┌──

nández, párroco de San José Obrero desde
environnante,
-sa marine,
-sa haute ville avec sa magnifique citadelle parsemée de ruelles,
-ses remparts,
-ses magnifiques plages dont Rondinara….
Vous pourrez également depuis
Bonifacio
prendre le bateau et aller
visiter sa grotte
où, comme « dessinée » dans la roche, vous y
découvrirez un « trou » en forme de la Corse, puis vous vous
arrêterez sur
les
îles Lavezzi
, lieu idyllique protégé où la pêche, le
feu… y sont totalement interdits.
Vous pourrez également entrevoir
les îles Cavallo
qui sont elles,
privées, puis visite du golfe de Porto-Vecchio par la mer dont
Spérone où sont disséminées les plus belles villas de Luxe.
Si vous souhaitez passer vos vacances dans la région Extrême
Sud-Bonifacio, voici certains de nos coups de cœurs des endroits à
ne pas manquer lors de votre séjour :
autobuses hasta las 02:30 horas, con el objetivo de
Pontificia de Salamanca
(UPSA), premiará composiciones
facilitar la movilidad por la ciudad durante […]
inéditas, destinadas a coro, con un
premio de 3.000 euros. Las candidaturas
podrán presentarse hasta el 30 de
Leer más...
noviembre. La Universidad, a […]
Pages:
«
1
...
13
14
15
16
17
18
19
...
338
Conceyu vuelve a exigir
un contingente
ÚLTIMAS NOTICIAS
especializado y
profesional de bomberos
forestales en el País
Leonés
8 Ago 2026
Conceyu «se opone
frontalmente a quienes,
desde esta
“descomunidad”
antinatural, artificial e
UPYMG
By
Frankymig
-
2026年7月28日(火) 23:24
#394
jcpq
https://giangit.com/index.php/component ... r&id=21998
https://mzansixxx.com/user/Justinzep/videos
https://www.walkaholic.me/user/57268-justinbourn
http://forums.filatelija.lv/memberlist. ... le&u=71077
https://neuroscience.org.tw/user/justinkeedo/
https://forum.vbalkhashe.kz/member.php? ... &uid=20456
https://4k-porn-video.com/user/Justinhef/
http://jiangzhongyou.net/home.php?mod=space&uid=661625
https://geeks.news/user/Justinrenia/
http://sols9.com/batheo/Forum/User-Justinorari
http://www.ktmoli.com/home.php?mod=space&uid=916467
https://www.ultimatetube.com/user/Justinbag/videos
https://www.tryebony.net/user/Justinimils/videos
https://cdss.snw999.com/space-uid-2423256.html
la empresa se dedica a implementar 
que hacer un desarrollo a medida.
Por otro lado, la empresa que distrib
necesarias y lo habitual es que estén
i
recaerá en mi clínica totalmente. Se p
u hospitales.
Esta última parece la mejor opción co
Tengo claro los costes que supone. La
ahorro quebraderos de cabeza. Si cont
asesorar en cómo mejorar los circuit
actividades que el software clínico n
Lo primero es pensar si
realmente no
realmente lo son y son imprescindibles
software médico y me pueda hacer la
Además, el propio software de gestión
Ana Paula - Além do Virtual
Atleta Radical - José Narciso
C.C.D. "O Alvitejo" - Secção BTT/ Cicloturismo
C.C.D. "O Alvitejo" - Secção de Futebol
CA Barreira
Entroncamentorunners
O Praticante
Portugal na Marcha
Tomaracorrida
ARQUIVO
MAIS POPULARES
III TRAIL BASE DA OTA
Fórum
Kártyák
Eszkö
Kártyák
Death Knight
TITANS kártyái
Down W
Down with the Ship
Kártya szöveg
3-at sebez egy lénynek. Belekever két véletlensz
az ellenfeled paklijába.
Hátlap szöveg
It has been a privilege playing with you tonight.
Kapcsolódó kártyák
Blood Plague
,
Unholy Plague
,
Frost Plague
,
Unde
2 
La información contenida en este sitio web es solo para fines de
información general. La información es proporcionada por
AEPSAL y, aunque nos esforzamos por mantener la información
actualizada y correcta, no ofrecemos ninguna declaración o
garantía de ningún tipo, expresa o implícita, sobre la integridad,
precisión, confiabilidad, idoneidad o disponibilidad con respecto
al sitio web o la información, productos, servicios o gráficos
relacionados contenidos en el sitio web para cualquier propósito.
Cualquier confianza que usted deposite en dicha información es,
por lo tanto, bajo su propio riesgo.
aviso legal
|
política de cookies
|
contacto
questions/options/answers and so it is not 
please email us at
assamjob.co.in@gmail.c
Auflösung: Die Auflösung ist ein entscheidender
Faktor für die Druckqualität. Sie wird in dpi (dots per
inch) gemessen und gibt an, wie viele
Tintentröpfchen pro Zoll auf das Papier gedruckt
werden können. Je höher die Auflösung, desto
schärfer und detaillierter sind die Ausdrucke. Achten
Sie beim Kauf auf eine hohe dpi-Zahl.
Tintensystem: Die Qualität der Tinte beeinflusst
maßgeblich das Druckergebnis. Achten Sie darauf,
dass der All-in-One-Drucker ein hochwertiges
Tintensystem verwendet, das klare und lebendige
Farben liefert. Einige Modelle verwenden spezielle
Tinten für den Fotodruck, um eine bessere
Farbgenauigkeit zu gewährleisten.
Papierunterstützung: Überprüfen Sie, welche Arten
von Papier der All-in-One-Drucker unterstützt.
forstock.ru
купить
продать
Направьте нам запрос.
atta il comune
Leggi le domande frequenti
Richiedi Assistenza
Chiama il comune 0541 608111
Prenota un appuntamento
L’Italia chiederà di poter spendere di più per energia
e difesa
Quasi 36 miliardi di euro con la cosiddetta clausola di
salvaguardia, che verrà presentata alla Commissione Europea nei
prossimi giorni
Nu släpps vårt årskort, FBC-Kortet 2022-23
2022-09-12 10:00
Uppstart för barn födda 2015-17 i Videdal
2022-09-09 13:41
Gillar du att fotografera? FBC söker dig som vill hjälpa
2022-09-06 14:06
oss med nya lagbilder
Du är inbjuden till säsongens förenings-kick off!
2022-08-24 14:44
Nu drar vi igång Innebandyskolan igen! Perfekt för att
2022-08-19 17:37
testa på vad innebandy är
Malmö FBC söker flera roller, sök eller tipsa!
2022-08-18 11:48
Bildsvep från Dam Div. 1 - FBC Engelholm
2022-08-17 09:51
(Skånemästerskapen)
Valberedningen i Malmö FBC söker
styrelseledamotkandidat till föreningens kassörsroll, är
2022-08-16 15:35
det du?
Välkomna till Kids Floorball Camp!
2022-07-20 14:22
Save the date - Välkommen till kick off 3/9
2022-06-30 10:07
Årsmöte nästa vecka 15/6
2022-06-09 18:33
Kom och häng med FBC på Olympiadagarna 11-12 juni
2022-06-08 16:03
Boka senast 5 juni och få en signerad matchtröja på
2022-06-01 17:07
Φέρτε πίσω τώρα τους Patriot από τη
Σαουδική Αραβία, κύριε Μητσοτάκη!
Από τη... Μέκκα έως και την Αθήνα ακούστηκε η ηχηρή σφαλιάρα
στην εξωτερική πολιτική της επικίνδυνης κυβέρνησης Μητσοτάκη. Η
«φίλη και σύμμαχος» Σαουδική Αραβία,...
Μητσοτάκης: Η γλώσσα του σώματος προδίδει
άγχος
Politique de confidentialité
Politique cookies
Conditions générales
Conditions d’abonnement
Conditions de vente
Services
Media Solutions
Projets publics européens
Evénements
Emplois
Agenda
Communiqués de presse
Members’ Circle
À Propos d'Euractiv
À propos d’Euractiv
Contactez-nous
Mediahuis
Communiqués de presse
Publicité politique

└──

> Exercise details
Show every line of the listing that contains the string "para", copying each one in full. Case counts, so only lines with that exact capitalization qualify.

> Answer for this exercise
La información contenida en este sitio web es solo para fines de
relacionados contenidos en el sitio web para cualquier propósito.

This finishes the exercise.